- Records to use
______________________________
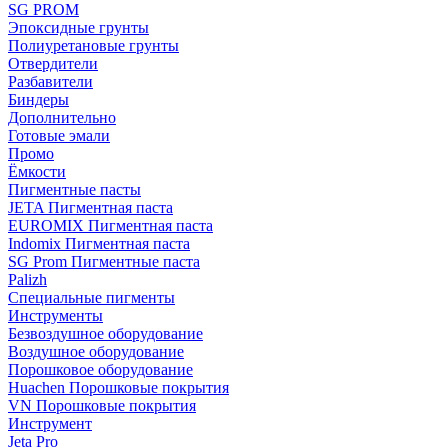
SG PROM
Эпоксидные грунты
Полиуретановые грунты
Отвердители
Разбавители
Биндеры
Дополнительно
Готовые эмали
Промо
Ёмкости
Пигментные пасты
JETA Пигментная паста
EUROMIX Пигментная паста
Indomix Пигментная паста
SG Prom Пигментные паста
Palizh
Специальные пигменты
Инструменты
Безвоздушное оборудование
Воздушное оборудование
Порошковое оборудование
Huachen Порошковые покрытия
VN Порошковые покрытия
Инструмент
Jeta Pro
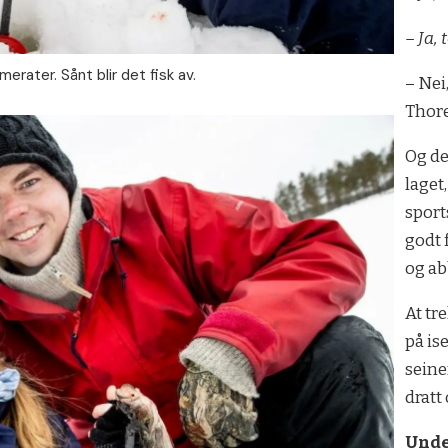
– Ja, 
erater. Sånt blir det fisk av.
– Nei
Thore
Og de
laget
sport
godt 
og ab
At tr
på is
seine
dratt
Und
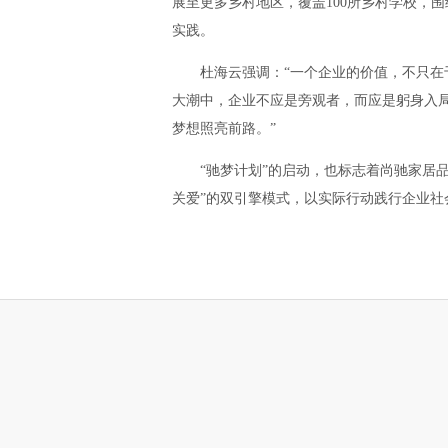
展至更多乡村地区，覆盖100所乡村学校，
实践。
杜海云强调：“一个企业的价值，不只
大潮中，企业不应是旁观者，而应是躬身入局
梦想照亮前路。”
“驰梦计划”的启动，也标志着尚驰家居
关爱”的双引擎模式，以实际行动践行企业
______________________________
If a line in the listing has "Пигментные" in it, report that line.

Пигментные пасты
SG Prom Пигментные паста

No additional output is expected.